Dataset content>

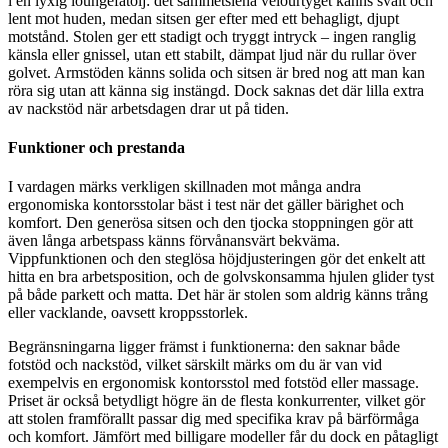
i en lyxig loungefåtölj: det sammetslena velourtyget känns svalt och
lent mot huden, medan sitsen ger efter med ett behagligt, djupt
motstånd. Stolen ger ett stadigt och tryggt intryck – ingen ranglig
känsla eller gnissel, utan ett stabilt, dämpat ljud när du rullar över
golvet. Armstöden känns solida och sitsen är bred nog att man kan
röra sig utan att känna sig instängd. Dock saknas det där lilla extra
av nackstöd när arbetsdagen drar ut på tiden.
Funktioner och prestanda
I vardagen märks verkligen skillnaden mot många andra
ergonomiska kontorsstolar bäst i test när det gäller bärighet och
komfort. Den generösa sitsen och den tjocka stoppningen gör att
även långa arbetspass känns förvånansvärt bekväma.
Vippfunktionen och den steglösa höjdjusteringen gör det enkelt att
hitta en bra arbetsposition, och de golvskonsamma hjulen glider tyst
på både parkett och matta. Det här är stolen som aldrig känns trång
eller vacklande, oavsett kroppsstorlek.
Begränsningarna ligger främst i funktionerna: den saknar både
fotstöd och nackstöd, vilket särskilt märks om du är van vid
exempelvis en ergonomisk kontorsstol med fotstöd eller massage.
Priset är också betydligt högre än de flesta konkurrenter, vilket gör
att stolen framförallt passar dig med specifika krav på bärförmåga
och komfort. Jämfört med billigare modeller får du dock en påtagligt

==

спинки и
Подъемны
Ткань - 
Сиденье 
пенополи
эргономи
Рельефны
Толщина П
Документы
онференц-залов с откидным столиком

Task requirements> Reproduce the listing word for word, starting at the line that contains "i en lyxig loungefåtölj: det" and ending at the line that contains "Priset är också".

Answer box>
i en lyxig loungefåtölj: det sammetslena velourtyget känns svalt och
lent mot huden, medan sitsen ger efter med ett behagligt, djupt
motstånd. Stolen ger ett stadigt och tryggt intryck – ingen ranglig
känsla eller gnissel, utan ett stabilt, dämpat ljud när du rullar över
golvet. Armstöden känns solida och sitsen är bred nog att man kan
röra sig utan att känna sig instängd. Dock saknas det där lilla extra
av nackstöd när arbetsdagen drar ut på tiden.
Funktioner och prestanda
I vardagen märks verkligen skillnaden mot många andra
ergonomiska kontorsstolar bäst i test när det gäller bärighet och
komfort. Den generösa sitsen och den tjocka stoppningen gör att
även långa arbetspass känns förvånansvärt bekväma.
Vippfunktionen och den steglösa höjdjusteringen gör det enkelt att
hitta en bra arbetsposition, och de golvskonsamma hjulen glider tyst
på både parkett och matta. Det här är stolen som aldrig känns trång
eller vacklande, oavsett kroppsstorlek.
Begränsningarna ligger främst i funktionerna: den saknar både
fotstöd och nackstöd, vilket särskilt märks om du är van vid
exempelvis en ergonomisk kontorsstol med fotstöd eller massage.
Priset är också betydligt högre än de flesta konkurrenter, vilket gör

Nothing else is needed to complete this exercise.